Rio was Mendez’s fourth Paralympics as a wheelchair tennis player, but at 31 he realised his window to win a medal was closing fast.

The big change Mendez had to make was a change in sport. And it was a dramatic change, deciding to switch from the dry, relatively safe surface of a tennis court, to the great unknown – the wet, cold and often deep waterways of Santiago.

The transition has been quick and, so far smooth. From next-to-no experience in a canoe, Mendez will this week represent Chile at the 2018 ICF Paracanoe and Canoe Sprint World Championships in Montemor-o-Velho, Portugal.

“The most difficult part of the change has definitely been the water,” Mendez said on the eve of his first race in Portugal.

“To get the good balance, and not fall out in the water, that was the most difficult thing for the first few months.

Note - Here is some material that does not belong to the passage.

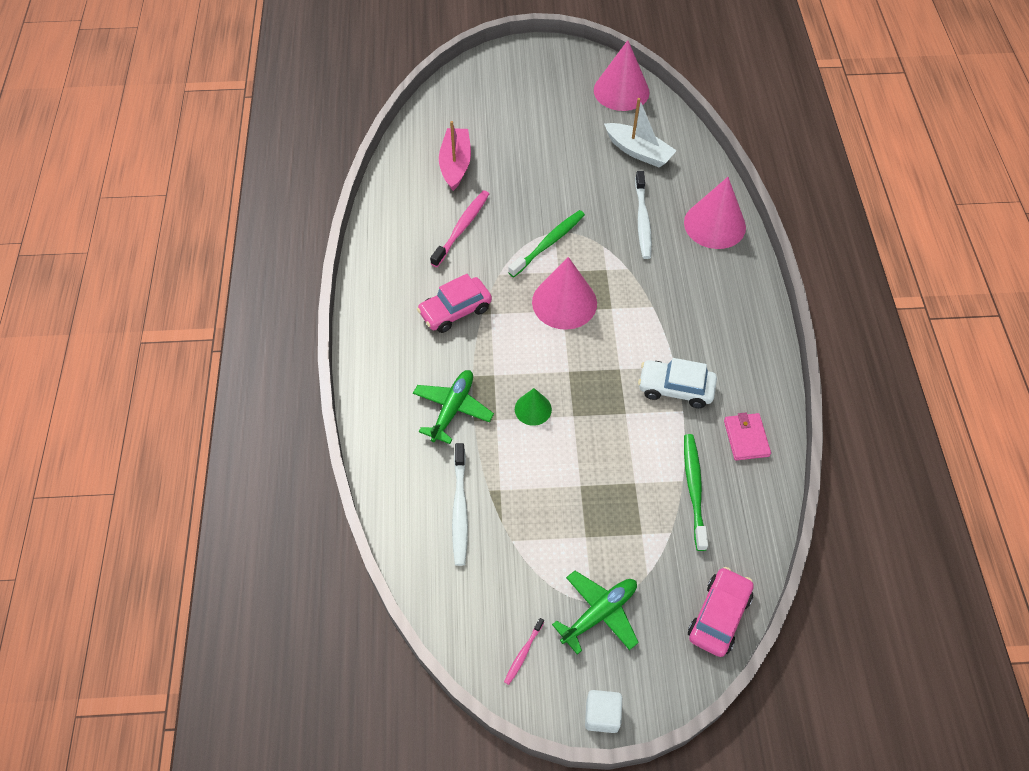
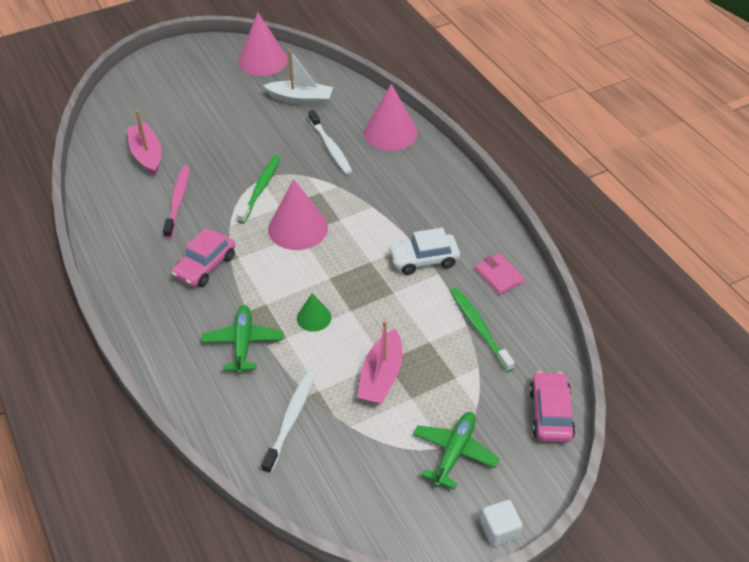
camera: 25 degrees left, 10 degrees down
(460, 509) = (291, 419): white toothbrush -> white toothbrush turned 135 degrees counterclockwise
(523, 653) = (407, 511): pink toothbrush -> none
(567, 501) = (381, 376): none -> pink boat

“But now I have totally 100 per cent control of my boat.”

For as long as he can remember, Robinson Mendez dreamed of playing and succeeding as a sportsman at the highest possible level for his country.

Up until 1997 he thought it might be as a footballer; but on March 7 of that year, aged just 12, his spinal cord and his footballing dream were shattered by a bullet during a warehouse dispute.

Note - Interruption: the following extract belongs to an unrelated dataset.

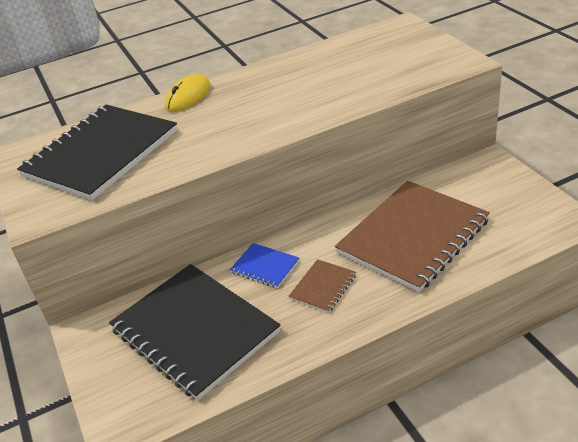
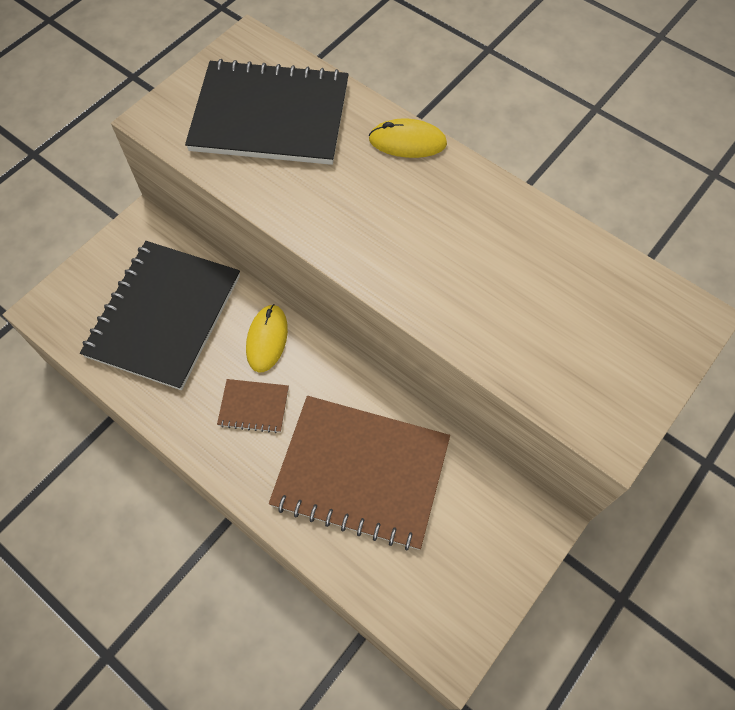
camera: 60 degrees right, 25 degrees up
(265, 267) = (267, 339): blue notebook -> yellow mouse

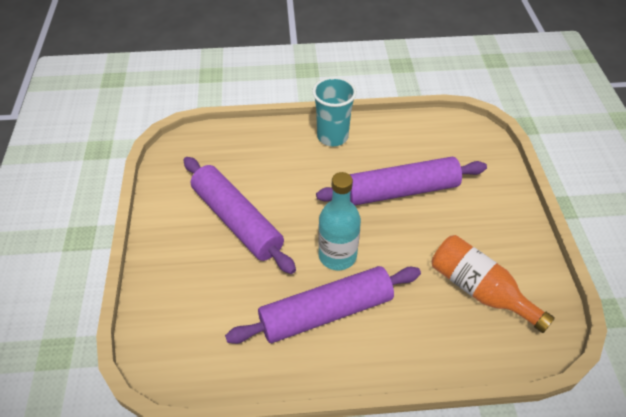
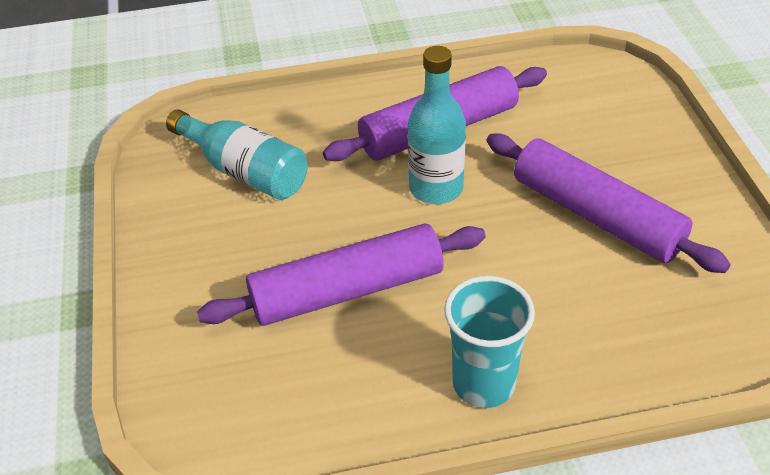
camera: 175 degrees right, 5 degrees down
(479, 290) = (245, 171): orange bottle -> turquoise bottle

Instead of feeling sorry for himself, the young boy became even more determined to pursue a top-level sporting career.  

“For almost 20 years I was a wheelchair tennis player, I went to four Paralympic Games,” Mendez said.

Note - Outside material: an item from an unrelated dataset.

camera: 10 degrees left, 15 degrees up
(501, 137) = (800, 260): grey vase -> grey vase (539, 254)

“This is like tennis. It’s huge, there are people everywhere, athletes everywhere training.

“It’s the same for me. To represent my country, in any sport, feels the same for me in my heart.”

Regrets? None.

“I really like paracanoeing, I think it is a beautiful sport,” he said.

“And if I get to represent my country in any sport, I want to do my very best. I’m always thinking about Tokyo 2020, I really hope to be there.

“It’s my dream to be there, at my fifth Paralympic Games, so I’m working for that. But if it’s not to be, I will have another chance in four more years.

Mendez is drawn to start in the opening event of this year’s World Championships, the KL1 men’s 200.

It will be a tough start; Rio gold medallist, Jakub Tokarz, 2017 world champion, Esteban Farias, and Rio bronze medallist, Ian Marsden, are all lining up in the same heat.

But no-one will dare take their eyes off the dogged Chilean in lane one.